In the meantime here are some initial observations on the state of the soccer world leading up to South Africa 2010 — and the world at large — issued by yours truly, the Retromensch, one of the only pentagenarians on Earth totally untouched by disco. I’ve heard this shit, man; what were y’all thinking?
• Much has changed since 1973, but Dee has to say it was a comfort to see certain fashions, which arrived and thrived during my previous life, have endured uninterrupted to the present day. Bell-bottoms and butterfly collars, for example. You wouldn’t believe the shit I caught for making that fashion move in the mid-‘60s, when pants were still pegged and collars buttoned-down. Now that I’m a dirty old man, I can agree even more strongly with my younger self that nothing flatters the female form like a pair of hip huggers, man (nothing with long pants anyway). Another look clearly built to last: mutton chops. When me and my boys grew our sideburns out in high school, we thought we were on to something BIG. But we never dreamed it would stay so big for so long.
• Football fashion? That’s another story. What’s with the clown pants, man? Y’all look like the second coming of Ferenc Puskas. That’s a look older than I am – baggy shorts down to the knees went out with over-the-ankle boots. Give me Gerd Mueller in a pair of proper shorts any day. I will say, future dudes, that y’all are onto something pretty groovy with some of these national team kits. I watched Cameroon and Ivory Coast plays some African Nations Cup matches in February — psychedelic!
• In 1973, there were two Germanys, East and West. Now there is just one. In 1973, there was this wall, see? Not anymore, I gather. This is basically a huge freak for a dude of my latent vintage, but it’s all well and good. My dad was Austrian, but he’d have been well chuffed that the Germans got their act together politically, and that Austria successfully co-hosted the last European Championship, an event I was privileged to watch (even if the side looked fairly inept). My dad might have gone with me to West Germany in ‘74, had the Austrians qualified, but they didn’t. Neither did England, a fact that rocked the soccer world in 1973. Trust me, it did. They had won it all only eight years before and brought a wonderful team to Mexico in 1970. England’s failure to qualify in ’74 hung like a pall over the pre-tournament atmosphere… Get used to my continual references to West Germany 1974. I understand that eight WCs have since come and gone, but that’s my last, pre-frozen point of reference and you’ve got to recognize that my whole life was leading up to that tournament, man. And Dee missed it!

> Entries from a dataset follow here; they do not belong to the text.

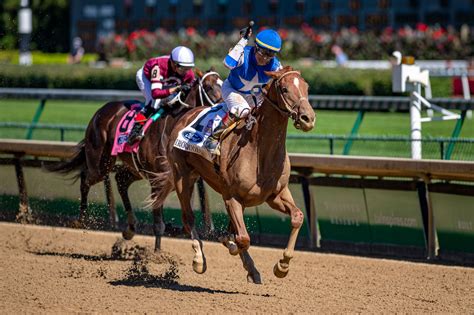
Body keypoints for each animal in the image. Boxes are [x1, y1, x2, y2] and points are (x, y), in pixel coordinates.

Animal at [45, 69, 223, 252]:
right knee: (86, 179)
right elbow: (159, 222)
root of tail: (101, 110)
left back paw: (130, 228)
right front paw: (157, 253)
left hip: (135, 168)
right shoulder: (157, 180)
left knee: (120, 180)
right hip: (101, 163)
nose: (224, 107)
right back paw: (81, 219)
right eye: (208, 87)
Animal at [161, 66, 316, 284]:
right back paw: (199, 259)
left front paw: (282, 266)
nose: (308, 118)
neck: (259, 150)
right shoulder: (232, 197)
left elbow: (298, 217)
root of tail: (185, 115)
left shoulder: (275, 195)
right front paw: (230, 243)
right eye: (285, 89)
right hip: (182, 177)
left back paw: (252, 268)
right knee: (188, 218)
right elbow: (242, 238)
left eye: (306, 87)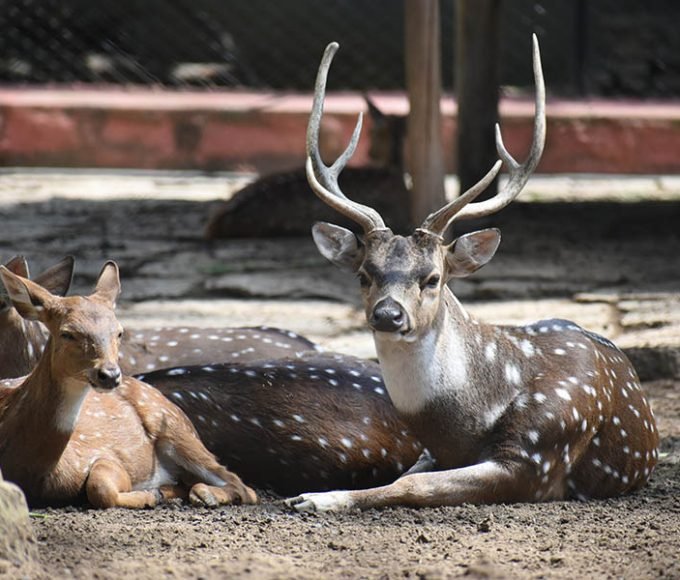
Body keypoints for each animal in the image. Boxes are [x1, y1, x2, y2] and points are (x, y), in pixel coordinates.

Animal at [0, 261, 257, 509]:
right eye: (67, 333)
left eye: (119, 332)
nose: (110, 374)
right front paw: (154, 494)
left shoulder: (105, 455)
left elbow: (100, 487)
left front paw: (149, 496)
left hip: (176, 429)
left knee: (243, 486)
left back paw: (202, 494)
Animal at [287, 37, 660, 512]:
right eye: (365, 275)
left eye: (432, 278)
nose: (388, 315)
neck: (462, 425)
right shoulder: (435, 451)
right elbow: (404, 473)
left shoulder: (536, 457)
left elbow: (412, 485)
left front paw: (317, 498)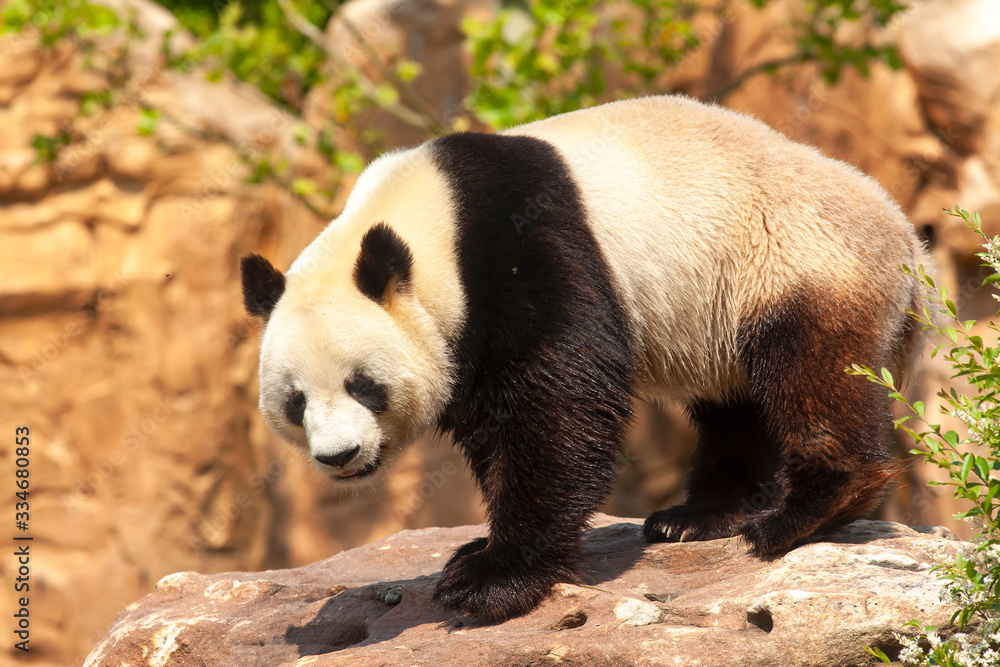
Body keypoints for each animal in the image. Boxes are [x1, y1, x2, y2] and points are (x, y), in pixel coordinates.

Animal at [241, 95, 930, 623]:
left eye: (363, 385)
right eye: (295, 402)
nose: (340, 457)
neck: (428, 225)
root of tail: (909, 242)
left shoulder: (526, 246)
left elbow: (559, 399)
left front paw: (491, 581)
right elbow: (498, 423)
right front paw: (479, 550)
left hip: (793, 259)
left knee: (812, 372)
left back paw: (806, 513)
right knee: (737, 404)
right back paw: (697, 518)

• George Best is dead? Okay, but here’s my question: It only just happened? Sad, and apparently I missed his stint in Southern California with some NASL outfit called the Aztecs (?), but even based on what I knew of George Best, i.e. leading up to 1973, I’d have put the over-under on his liver giving out at around 1986, 1990 max.
• Okay, in this first column I’ve saved the best for last: Nothing warms my defrosted heart or bends my flower-power brain more than the fact that America will be participating in its sixth consecutive World Cup finals this month. Fuck the Berlin Wall. This development is truly earth-shattering, to me anyway. Never in his wildest dreams did Dee think this was possible. I’ve seen most every U.S. international over the last four years and the class of soccer we’ve mustered is, well, mind boggling. If you were suddenly transported back to 1973 (sort of like my own experience, in reverse), you’d understand what leaves me so gob-smacked. But the thing that really sends chills down my arthritic spine is the fan support. The crowds, man! American crowds! Thousands upon thousands turning out to see proper football — in the United States of America!
In August 1973, I saw the Americans play Poland in a friendly up in the Bay Area. We lost 4-0 and there couldn’t have been 200 people there. I hope you realize just how far y’all have come — how far we’ve come! I watch Landon Donovan and think surely he’s some Irish national who just been naturalized. But he’s an American, from L.A., and that dude can play. The quality and pace of Michael Bradley, of Stuart Holden, of Jozy Altidore — the physical specimen that is Oguchi Onyewu… For a dude whose standard of excellence had been Kyle Rote Jr., whose last pair of new boots were 1971 Puma Apollos (seriously!), it’s a bit overwhelming. But I’m adjusting — to everything but the shorts.